Given its proficiency in Chain-of-Thought style tasks, the model finds further application in question answering, technical and scientific writing, summarization, and scenarios where explanations and stepwise logic are critical. The broader DeepSeek-R1 family, from which this model is derived, is also used for creative writing, editing, and tasks requiring extended context handling, as described in the DeepSeek-R1 research documentation.
Limitations
While DeepSeek R1 Distill Qwen 32B demonstrates substantial capabilities, certain limitations are documented. The model is optimized for Chinese and English, which can result in language mixing or reduced performance when queried in other languages. Its outputs are prompt-sensitive, and few-shot prompts may lead to diminished reasoning ability; zero-shot querying is generally recommended. The model performs best when instructions are provided directly in the user prompt, without using a separate system prompt.
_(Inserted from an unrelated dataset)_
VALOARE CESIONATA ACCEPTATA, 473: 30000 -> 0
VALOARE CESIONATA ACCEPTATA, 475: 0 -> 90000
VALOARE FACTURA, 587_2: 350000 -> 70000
In comparison to earlier models such as DeepSeek-V3, DeepSeek-R1 derivatives may be less capable in some complex structured tasks, including function calling or multi-turn dialogues. Additionally, in domain-specific software engineering benchmarks, improvements over previous generations are limited by the current scope of RL training data.
Licensing
DeepSeek R1 Distill Qwen 32B is released under the MIT License, which grants broad rights for use, modification, and distribution, including in commercial settings. The underlying Qwen2.5-32B base model is distributed under the Apache 2.0 License, and users should be mindful of corresponding terms and attribution requirements. Models distilled from Llama series inherit their respective Llama-3.1 or Llama-3.3 licenses.